I met the very simpatico Greek and French crews of Troll, (seen here removing rust spots from their fine vessel), and Bajada (see link below). The odds are that I will see them again in the near future as they are considering taking the same route as Eileen of Avoca to Brazil. I hope so!
What I found especially interesting in Agadir was that I’d stumbled across this gathering of younger and more adventurous cruisers. Crews without a set plan or timetable, that were determined to avoid the formalized Caribbean “milk run” itinerary.
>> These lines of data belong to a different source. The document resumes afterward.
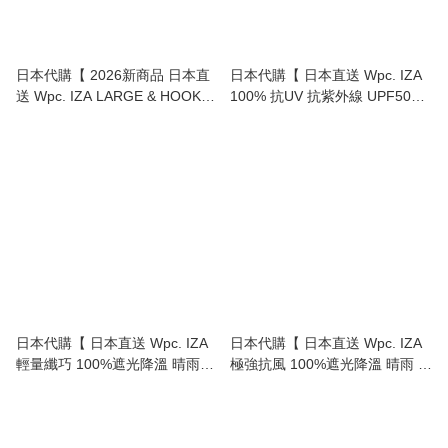
日本代購【 2026新商品 日本直
日本代購【 日本直送 Wpc. IZA
送 Wpc. IZA LARGE & HOOK
100% 抗UV 抗紫外線 UPF50+
登山扣手柄 100%遮光降溫 晴雨
遮光 減熱 自動開關 縮骨傘 | 縮
兩用 大傘面 縮骨傘 | 縮骨遮 |
骨遮 | UV protection mini
LARGE & HOOK 100% Shading
automatic umbrella 】
Umbrella 】
日本代購【 日本直送 Wpc. IZA
日本代購【 日本直送 Wpc. IZA
輕量纖巧 100%遮光降溫 晴雨兩
極強抗風 100%遮光降溫 晴雨 兩
用 縮骨傘 | 縮骨遮 | Light & Slim
用 手動 縮骨傘 | 縮骨遮 | Wind
100% Shading Umbrella 】
Resistance 100% Shading
Umbrella 】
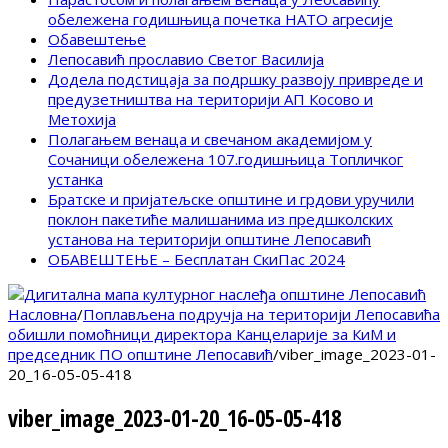
обележена годишњица почетка НАТО агресије
Обавештење
Лепосавић прославио Светог Василија
Додела подстицаја за подршку развоју привреде и
предузетништва на територији АП Косово и
Метохија
Полагањем венаца и свечаном академијом у
Сочаници обележена 107.годишњица Топличког
устанка
Братске и пријатељске општине и грдови уручили
поклон пакетиће малишанима из предшколских
установа на територији општине Лепосавић
ОБАВЕШТЕЊЕ – Бесплатан СкиПас 2024
Насловна
/
Поплављена подручја на територији Лепосавића
обишли помоћници директора Канцеларије за КиМ и
председник ПО општине Лепосавић
/
viber_image_2023-01-
20_16-05-05-418
viber_image_2023-01-20_16-05-05-418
Just have a look at this web site (in French but the photos tell the tale), to see what I mean:
I also discovered an unofficial underground sailors club than can only be described as the “avoid the ARC rally” crowd.
Up until now I’d only met a couple of entrants to this years ARC rally, but apparently most of the popular Canary Island anchorages (such as the one on Isla Graciosa), are so packed with ARC entrants that when the wind shifts and the yachts swing into their new position, everyone is in a panic.
Marinas are overflowing with “party crazed” (marina employee quote) ARC crews until the 21st when the 250 or so official participants and who knows how many unofficial “let’s tag along-ers”, leave Las Palmas in Gran Canaria.
My agoraphobic tendencies make me a shoe-in for “avoid the ARC” club membership, so I’ve decided to time my arrival in Gran Canaria with the moment everyone else leaves!